╭─ RECORD EXCERPTS
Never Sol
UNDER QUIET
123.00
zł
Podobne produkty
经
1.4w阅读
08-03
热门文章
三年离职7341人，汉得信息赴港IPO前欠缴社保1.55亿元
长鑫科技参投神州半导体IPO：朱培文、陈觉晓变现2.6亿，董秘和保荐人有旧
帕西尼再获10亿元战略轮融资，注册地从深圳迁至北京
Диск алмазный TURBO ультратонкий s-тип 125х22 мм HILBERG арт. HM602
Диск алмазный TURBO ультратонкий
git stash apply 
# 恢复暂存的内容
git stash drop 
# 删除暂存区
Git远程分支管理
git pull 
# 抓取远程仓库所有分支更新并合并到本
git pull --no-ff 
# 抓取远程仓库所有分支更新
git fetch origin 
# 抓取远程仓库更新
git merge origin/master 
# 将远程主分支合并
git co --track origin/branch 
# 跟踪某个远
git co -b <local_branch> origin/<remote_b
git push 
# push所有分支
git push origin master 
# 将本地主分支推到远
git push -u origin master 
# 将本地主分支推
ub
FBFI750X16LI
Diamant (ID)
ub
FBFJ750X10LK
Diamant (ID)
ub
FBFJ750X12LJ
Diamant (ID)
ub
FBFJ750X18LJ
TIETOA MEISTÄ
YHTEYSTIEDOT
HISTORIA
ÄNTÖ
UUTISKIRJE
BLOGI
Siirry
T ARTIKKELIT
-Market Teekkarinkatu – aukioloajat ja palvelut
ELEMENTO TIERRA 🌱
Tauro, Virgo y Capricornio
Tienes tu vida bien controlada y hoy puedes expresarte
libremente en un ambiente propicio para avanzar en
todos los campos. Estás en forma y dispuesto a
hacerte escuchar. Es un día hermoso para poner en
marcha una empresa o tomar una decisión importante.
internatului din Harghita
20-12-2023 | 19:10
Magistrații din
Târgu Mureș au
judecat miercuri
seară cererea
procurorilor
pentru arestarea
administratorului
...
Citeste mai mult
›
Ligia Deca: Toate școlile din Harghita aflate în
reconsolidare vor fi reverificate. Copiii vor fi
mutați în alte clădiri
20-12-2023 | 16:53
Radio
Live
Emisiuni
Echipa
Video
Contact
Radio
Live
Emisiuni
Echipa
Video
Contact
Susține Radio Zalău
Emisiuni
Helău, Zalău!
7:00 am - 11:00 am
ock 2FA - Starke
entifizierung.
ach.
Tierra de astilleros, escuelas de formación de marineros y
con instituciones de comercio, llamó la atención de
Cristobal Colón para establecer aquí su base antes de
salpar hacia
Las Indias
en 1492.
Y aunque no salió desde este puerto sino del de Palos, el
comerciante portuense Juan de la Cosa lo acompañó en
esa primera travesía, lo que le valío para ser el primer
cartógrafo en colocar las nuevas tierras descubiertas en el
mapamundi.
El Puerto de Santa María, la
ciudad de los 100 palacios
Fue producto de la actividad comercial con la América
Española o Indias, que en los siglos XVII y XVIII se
╰─
GOAL OF THE EXERCISE: Above are the records; copy exactly the lines from the line with "长鑫科技参投神州半导体IPO：朱培文、陈觉晓变现2.6亿，董秘和保荐人有旧" through the line with "Fue producto de", both included.

REPLY TO THE TASK:
长鑫科技参投神州半导体IPO：朱培文、陈觉晓变现2.6亿，董秘和保荐人有旧
帕西尼再获10亿元战略轮融资，注册地从深圳迁至北京
Диск алмазный TURBO ультратонкий s-тип 125х22 мм HILBERG арт. HM602
Диск алмазный TURBO ультратонкий
git stash apply 
# 恢复暂存的内容
git stash drop 
# 删除暂存区
Git远程分支管理
git pull 
# 抓取远程仓库所有分支更新并合并到本
git pull --no-ff 
# 抓取远程仓库所有分支更新
git fetch origin 
# 抓取远程仓库更新
git merge origin/master 
# 将远程主分支合并
git co --track origin/branch 
# 跟踪某个远
git co -b <local_branch> origin/<remote_b
git push 
# push所有分支
git push origin master 
# 将本地主分支推到远
git push -u origin master 
# 将本地主分支推
ub
FBFI750X16LI
Diamant (ID)
ub
FBFJ750X10LK
Diamant (ID)
ub
FBFJ750X12LJ
Diamant (ID)
ub
FBFJ750X18LJ
TIETOA MEISTÄ
YHTEYSTIEDOT
HISTORIA
ÄNTÖ
UUTISKIRJE
BLOGI
Siirry
T ARTIKKELIT
-Market Teekkarinkatu – aukioloajat ja palvelut
ELEMENTO TIERRA 🌱
Tauro, Virgo y Capricornio
Tienes tu vida bien controlada y hoy puedes expresarte
libremente en un ambiente propicio para avanzar en
todos los campos. Estás en forma y dispuesto a
hacerte escuchar. Es un día hermoso para poner en
marcha una empresa o tomar una decisión importante.
internatului din Harghita
20-12-2023 | 19:10
Magistrații din
Târgu Mureș au
judecat miercuri
seară cererea
procurorilor
pentru arestarea
administratorului
...
Citeste mai mult
›
Ligia Deca: Toate școlile din Harghita aflate în
reconsolidare vor fi reverificate. Copiii vor fi
mutați în alte clădiri
20-12-2023 | 16:53
Radio
Live
Emisiuni
Echipa
Video
Contact
Radio
Live
Emisiuni
Echipa
Video
Contact
Susține Radio Zalău
Emisiuni
Helău, Zalău!
7:00 am - 11:00 am
ock 2FA - Starke
entifizierung.
ach.
Tierra de astilleros, escuelas de formación de marineros y
con instituciones de comercio, llamó la atención de
Cristobal Colón para establecer aquí su base antes de
salpar hacia
Las Indias
en 1492.
Y aunque no salió desde este puerto sino del de Palos, el
comerciante portuense Juan de la Cosa lo acompañó en
esa primera travesía, lo que le valío para ser el primer
cartógrafo en colocar las nuevas tierras descubiertas en el
mapamundi.
El Puerto de Santa María, la
ciudad de los 100 palacios
Fue producto de la actividad comercial con la América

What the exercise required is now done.